=== ASSIGNMENT ===
In the records, find every line with the word "stored" and copy it out.

Saved entries:
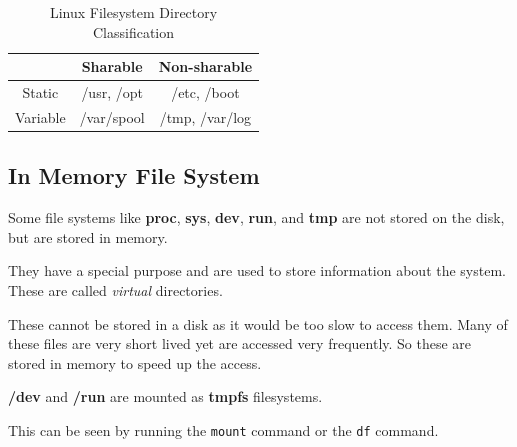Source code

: \begin{table}[h!]
\caption{Linux Filesystem Directory Classification}
\begin{tabular}{ c | c c }
  \toprule
  & Sharable & Non-sharable \\
 \midrule
  Static & /usr, /opt & /etc, /boot \\
  Variable & /var/spool & /tmp, /var/log \\
 \bottomrule
\end{tabular}
\end{table}

\subsection{In Memory File System}

Some file systems like \textbf{proc}, \textbf{sys}, \textbf{dev}, \textbf{run}, and \textbf{tmp} are not stored on the disk, but are stored in memory.

They have a special purpose and are used to store information about the system.
These are called \textit{virtual} directories.

These cannot be stored in a disk as it would be too slow to access them.
Many of these files are very short lived yet are accessed very frequently.
So these are stored in memory to speed up the access.

\textbf{/dev} and \textbf{/run} are mounted as \textbf{tmpfs} filesystems.

This can be seen by running the \texttt{mount} command or the \texttt{df} command.

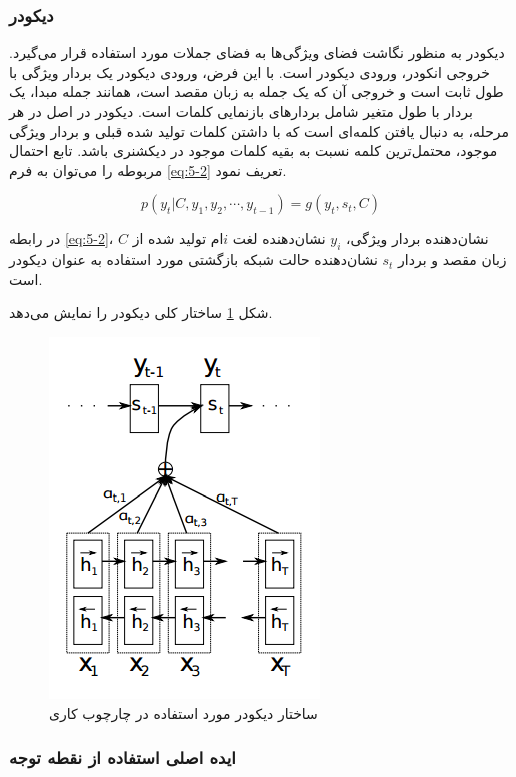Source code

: \subsubsection{دیکودر}

 دیکودر به منظور نگاشت فضای ویژگی‌ها به فضای جملات مورد استفاده قرار می‌گیرد. خروجی انکودر، ورودی دیکودر است. با این فرض، ورودی دیکودر یک بردار ویژگی با طول ثابت است و خروجی آن که یک جمله به زبان مقصد است، همانند جمله مبدا، یک بردار با طول متغیر شامل بردارهای بازنمایی کلمات است. دیکودر در اصل در هر مرحله، به دنبال یافتن کلمه‌ای است که با داشتن کلمات تولید شده قبلی و بردار ویژگی موجود، محتمل‌ترین کلمه نسبت به بقیه کلمات موجود در دیکشنری باشد. تابع احتمال مربوطه را می‌توان به فرم \eqref{eq:5-2} تعریف نمود.
 
 \begin{equation}
 p(y_t | C, y_1, y_2, \cdots, y_{t-1}) = g(y_t, s_t, C)
 \label{eq:5-2}
 \end{equation}

در رابطه \eqref{eq:5-2}، $C$ نشان‌دهنده بردار ویژگی‌، $y_i$ نشان‌دهنده لغت $i$ام تولید شده از زبان مقصد و بردار $s_t$ نشان‌دهنده حالت شبکه بازگشتی مورد استفاده به عنوان دیکودر است.


 شکل \ref{fig:decoder} ساختار کلی دیکودر را نمایش می‌دهد.

\begin{figure}[h]
\centering
\includegraphics[scale=0.7]{Imgs/5-decoder.png}
\caption{ساختار دیکودر مورد استفاده در چارچوب کاری \cite{bahdanau2014neural}}
\label{fig:decoder}
\end{figure}

\subsubsection{ایده اصلی استفاده از نقطه توجه}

=== ANSWER SPACE ===
Some file systems like \textbf{proc}, \textbf{sys}, \textbf{dev}, \textbf{run}, and \textbf{tmp} are not stored on the disk, but are stored in memory.
These cannot be stored in a disk as it would be too slow to access them.
So these are stored in memory to speed up the access.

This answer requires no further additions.